Boicote retórico – Os editores exigiam, no manifesto, que suas publicações fossem retiradas das listas do ERIH. Trata-se de um boicote apenas retórico. Como os periódicos são de domínio público, o máximo que os signatários poderiam fazer seria não cooperar com o projeto, recusando-se a prestar informações complementares. O recuo da European Science Foundation se explica não apenas pela ameaça de boicote, mas pelo golpe que o manifesto pode ter produzido na credibilidade do índice. “As agências financiadoras não vão colocar em risco a relação de confiança que têm com a comunidade acadêmica para adotar um índice polêmico”, disse John MacColl, da Universidade St. Andrews, na Escócia, membro de uma organização de pesquisa voltada para conectar bibliotecas e reduzir os custos da informação acadêmica, a OCLC. Segundo MacColl, também há o temor de que o imbróglio do ERIH contamine o debate sobre as mudanças previstas na avaliação das universidades do Reino Unido, que em 2011 adotará um conjunto maior de critérios bibliométricos, em substituição ao esquema atual, no qual o Research Assessment Exercise (RAE) se baseia preponderantemente em revisão por pares (ver Pesquisa FAPESP nº 156).

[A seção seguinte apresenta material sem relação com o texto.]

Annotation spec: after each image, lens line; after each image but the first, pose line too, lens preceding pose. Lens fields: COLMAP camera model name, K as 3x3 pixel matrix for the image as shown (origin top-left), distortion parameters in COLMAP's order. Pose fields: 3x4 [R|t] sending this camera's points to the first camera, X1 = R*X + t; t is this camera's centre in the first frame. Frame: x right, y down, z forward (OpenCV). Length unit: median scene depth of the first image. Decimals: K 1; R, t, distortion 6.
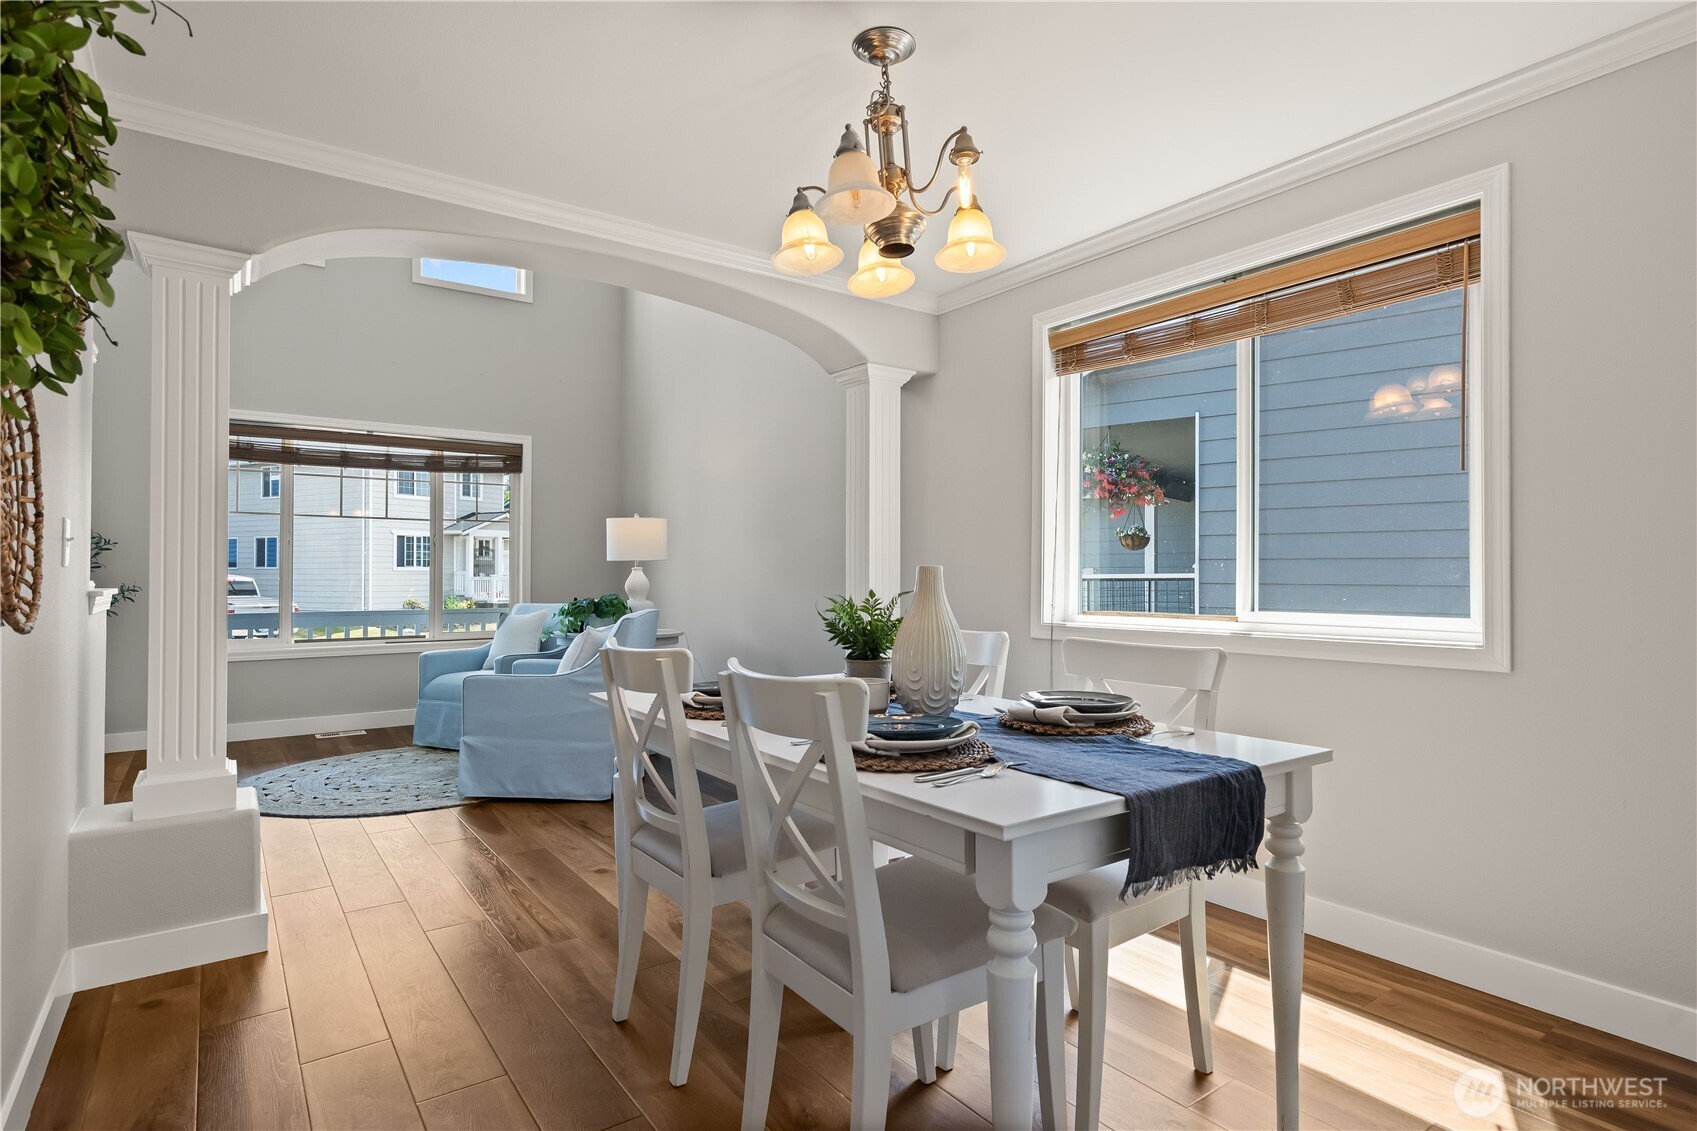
lens RADIAL K [[905.0, 0, 848.5], [0, 905.0, 565.5], [0, 0, 1]] dist [0.003905, 0.000832]
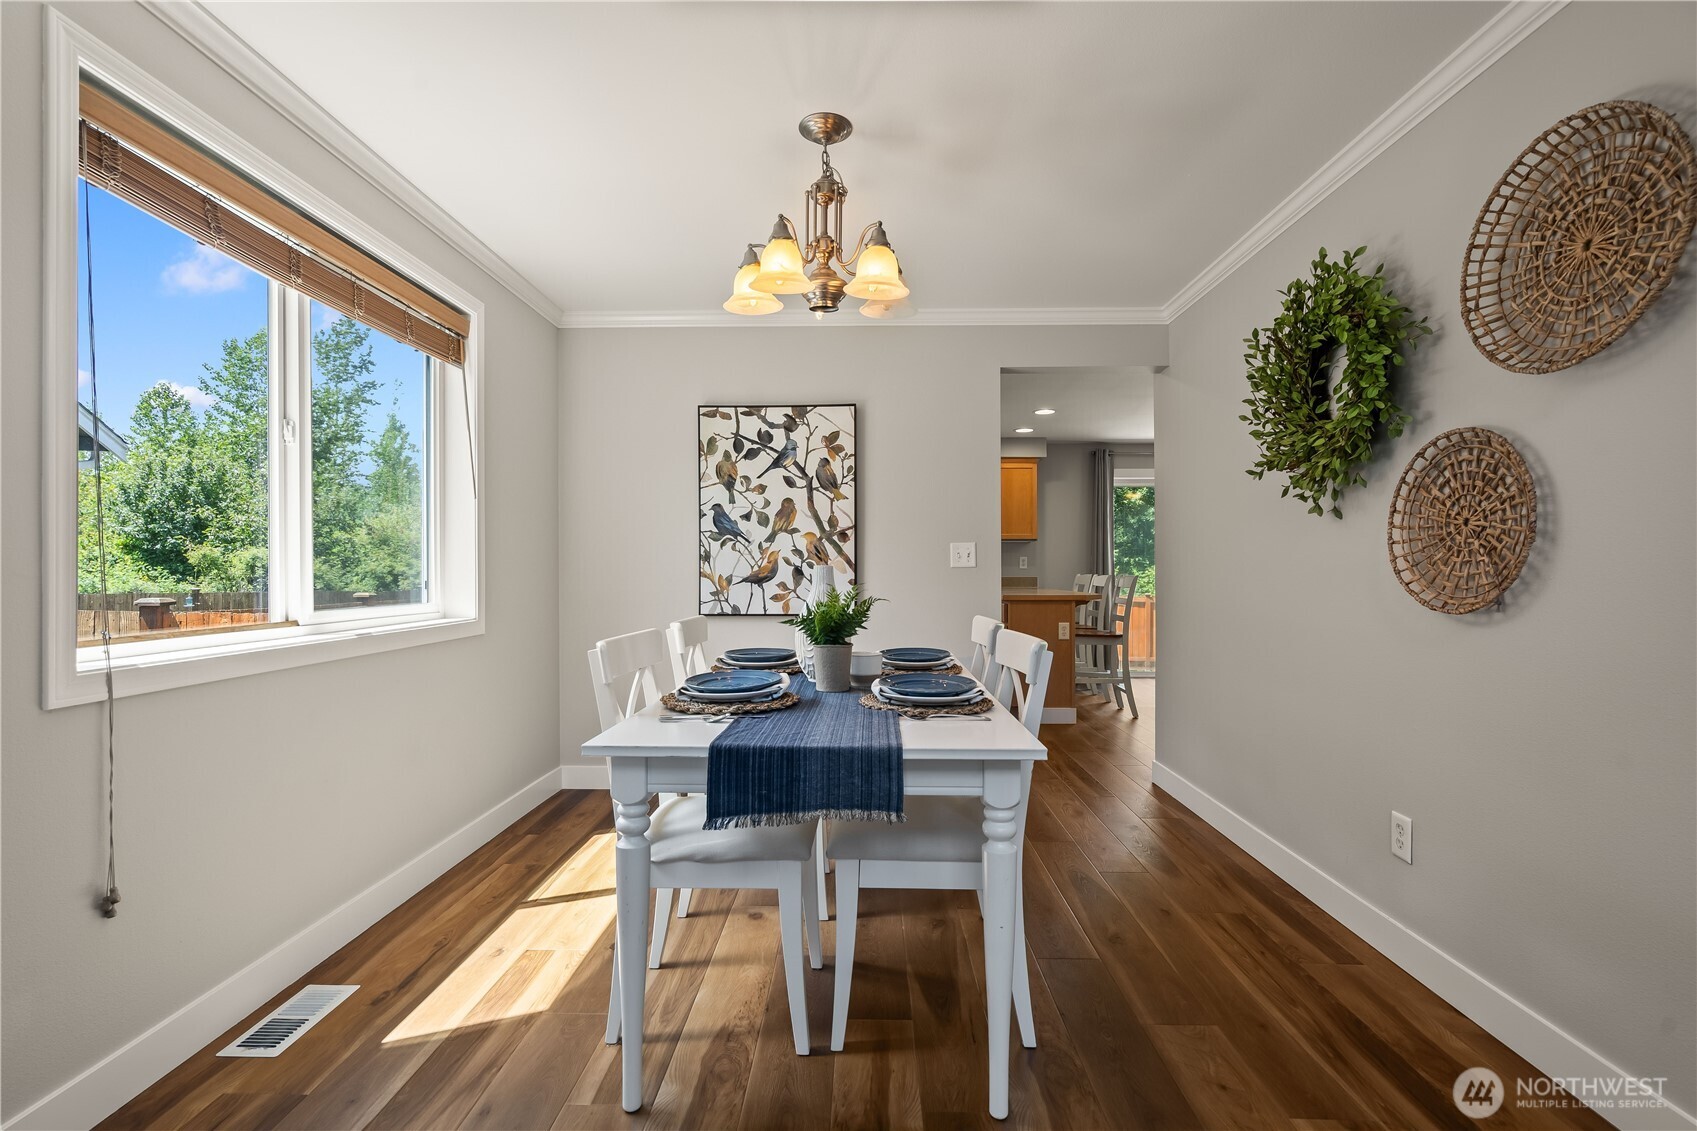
lens RADIAL K [[784.1, 0, 837.7], [0, 784.1, 571.6], [0, 0, 1]] dist [0.002157, 0.001010]
pose [[-0.800134, -0.008131, 0.599766, -0.547969], [-0.016169, 0.999837, -0.008016, 0.011184], [-0.599603, -0.016112, -0.800135, 1.669942]]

A resistência europeia à adoção de critérios bibliométricos nas humanidades não chega a ser surpreendente. Em muitos países do continente os pesquisadores preservam o costume de publicar seus textos em livros e anais, não em revistas acadêmicas – algo que também acontece no Brasil. “Nos Estados Unidos essa resistência é muito menor entre os pesquisadores de disciplinas como a sociologia e a antropologia, que publicam bastante em revistas científicas”, diz Rogério Meneghini, coordenador científico da biblioteca eletrônica SciELO Brasil e especialista em cienciometria, disciplina que busca gerar informações para estimular a superação dos desafios da ciência. “Entre os pesquisadores das humanidades da Europa, é persistente uma visão segundo a qual os critérios bibliométricos, como números de artigos e citações, não são seguros para atestar a qualidade de sua produção acadêmica”, afirma. O texto assinado pelos 61 editores deixa transparecer essa desconfiança, ao falar de uma “contabilidade supostamente precisa” ou dizer que “o ERIH baseia-se numa incompreensão fundamental da conduta e da publicação da pesquisa nas humanidades em geral”.